La Dispute has never been a band prone to settling. The five-piece from Grand Rapids, Michigan, is responsible for some of the most uncompromising, experimental hardcore music of the last decade. From their 2008 debut (in their current formation) Somewhere at the Bottom of the River Between Vega and Altair, to 2011's Wildlife, to 2015's Rooms of the House, La Dispute have continually pushed themselves to find new ways to portray some of the most difficult and universally affecting subject matters. Casting a wide stylistic net that includes - but isn't limited to - jazz, blues, spoken word, screamo and prog rock, La Dispute have developed a sound that, while constantly evolving, is unmistakably theirs.
A lot of structural change has taken place around the band since Rooms of the House that has forced them to adapt. La Dispute has always kept a tight grip on their own reins. Their first two records came out on Californian independent label No Sleep - trusted home to many of the bands they cut their teeth alongside - while Rooms of the House was released through their own label, a subsidiary of Vagrant records. After Vagrant was bought out by BMG in 2014, the band found themselves looking for a new home, ultimately finding one in Epitaph. Their fourth full-length, Panorama, is the first fruit of this new relationship.
Recorded between November 2017 and August 2018, Panorama is in many ways a continuation on a theme. It's a highly ambitious and deeply affecting body of work that filters narrative storytelling through a personal lens, like a set of Joan Didion essays set to music. It's heavier and weirder than previous efforts, taking the intensity of Wildlife and the patience of Rooms of the House and using them as pillars upon which to build something new. And, in doing so, they have broken through their own ceiling and set a new one.

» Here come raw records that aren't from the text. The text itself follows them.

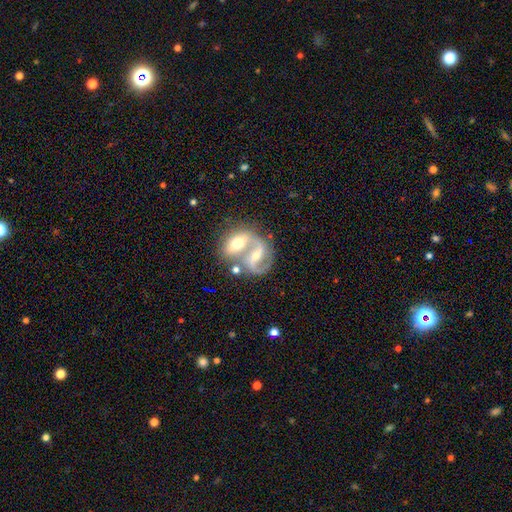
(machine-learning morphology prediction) Overall: featured or disk (83%). Edge-on disk: no (96%). Bar: strong (47%; weak 32%). Spiral arms: yes (93%). Spiral arm count: 2 (91%). Spiral winding: medium (53%; loose 32%). Bulge size: moderate (47%, tied with small). Merging: merger (51%; none 35%).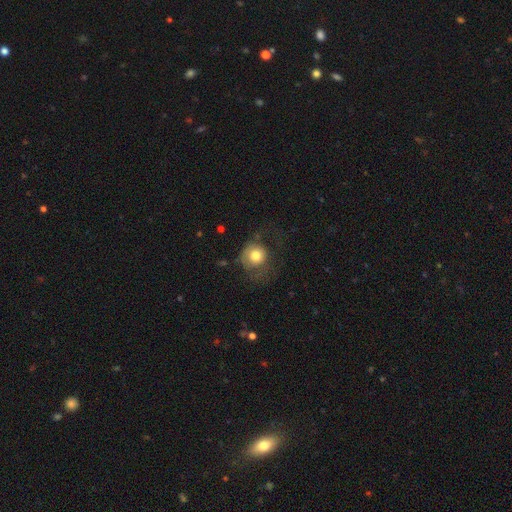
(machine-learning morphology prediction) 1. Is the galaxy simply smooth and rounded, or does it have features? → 71% smooth, 20% featured or disk, 9% star or artifact.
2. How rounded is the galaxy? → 85% round, 14% in between, 1% cigar-shaped.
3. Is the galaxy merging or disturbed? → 43% none, 33% major disturbance, 22% minor disturbance, 2% merger.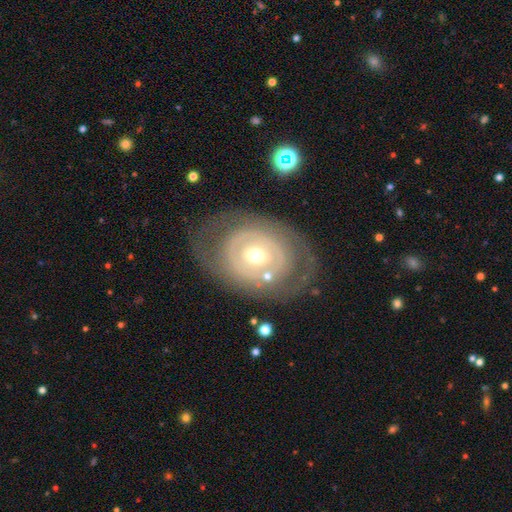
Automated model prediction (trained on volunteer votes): smooth-or-featured: featured or disk: 71% | smooth: 23% | star or artifact: 6%
  disk-edge-on: no: 95% | yes: 5%
    bar: no: 77% | weak: 17% | strong: 6%
    has-spiral-arms: no: 57% | yes: 43%
    bulge-size: moderate: 58% | small: 36% | large: 4% | dominant: 1% | none: 1%
  merging: none: 72% | minor disturbance: 15% | major disturbance: 10% | merger: 3%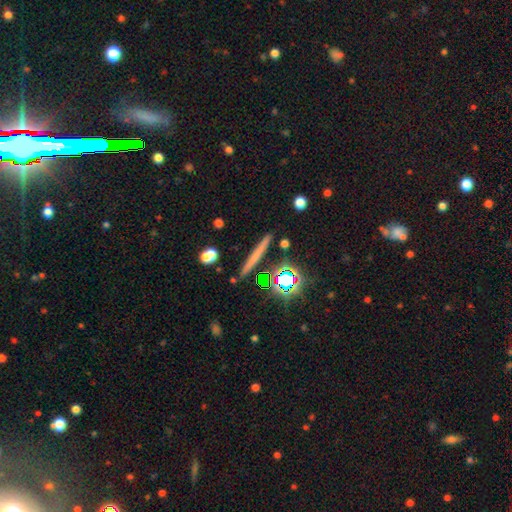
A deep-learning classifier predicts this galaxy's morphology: Smooth or featured? smooth (50%)
How rounded? cigar-shaped (88%)
Merging? none (87%)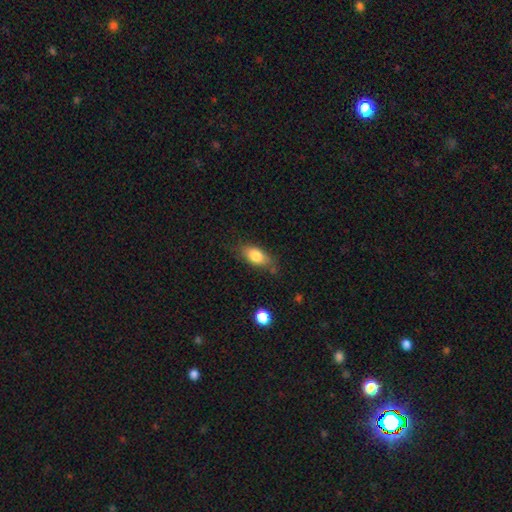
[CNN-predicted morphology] Overall: smooth (79%). How rounded: in between (83%). Merging: none (70%).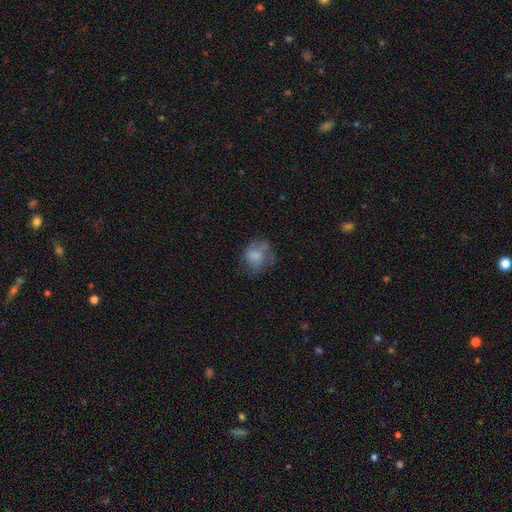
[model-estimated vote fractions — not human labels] This appears to be a smooth galaxy with no disk features (65%) that is round (62%). Merging: none (47%).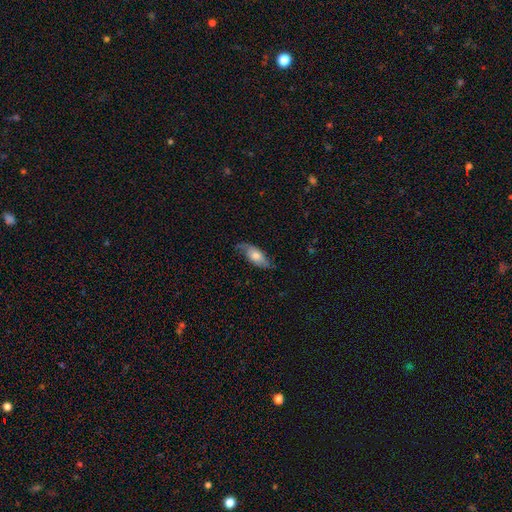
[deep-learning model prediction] Smooth or featured: smooth — 51% (featured or disk — 43%)
How rounded: in between — 80% (cigar-shaped — 17%)
Merging: none — 62% (minor disturbance — 27%)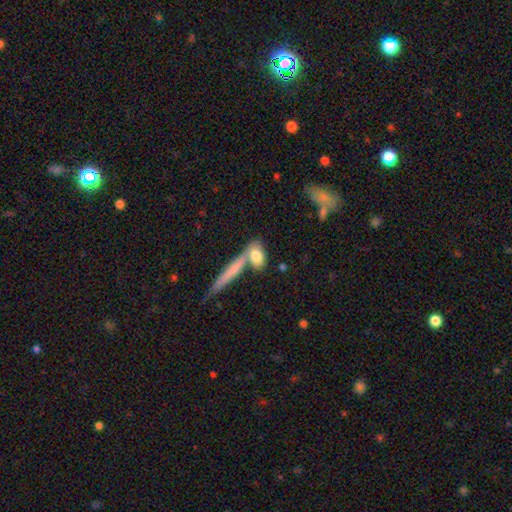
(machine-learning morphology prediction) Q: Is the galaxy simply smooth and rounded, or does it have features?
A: smooth — 75%.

Panorama has not been without its challenges, both creatively and practically. Only three members were living in Michigan when they started writing, with drummer Bradley Vander Lugt now living in Australia. Out of necessity, the incubation period for ideas began with back and forth over the internet, but the bulk of the writing had to be done together in their hometown of Grand Rapids. So, finding a time when Brad could make the trip with his family, they blocked three months off to write and rented a studio space to work 9-5 through the week. For over two months, they worked in separate rooms on individual tracks based on a rough concept and outline that Jordan had put together. They had around seven tracks finished when they came to the decision that no one was happy with them. With only the weeks before Brad was due to fly back to Australia left to work with, they scrapped everything and started all over again.

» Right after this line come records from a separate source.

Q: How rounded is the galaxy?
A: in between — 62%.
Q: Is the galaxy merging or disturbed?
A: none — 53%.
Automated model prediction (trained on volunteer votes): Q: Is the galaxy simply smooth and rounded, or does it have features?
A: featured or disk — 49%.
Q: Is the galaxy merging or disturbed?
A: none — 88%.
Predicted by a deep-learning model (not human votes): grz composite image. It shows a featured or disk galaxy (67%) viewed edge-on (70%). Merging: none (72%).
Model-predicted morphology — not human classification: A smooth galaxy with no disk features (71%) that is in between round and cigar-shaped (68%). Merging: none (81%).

"In general, I think working apart when we were all there together was a waste, but I think we had it in our heads that there was a direction we should be going. That we needed to pick up where the last record left off and push further in the direction of quieter, more structured songs, but that never felt right," Jordan says in retrospect. "Feels a bit silly to say, but when we started over we all more or less just went by instinct. What happened felt right, and that's really where the record started."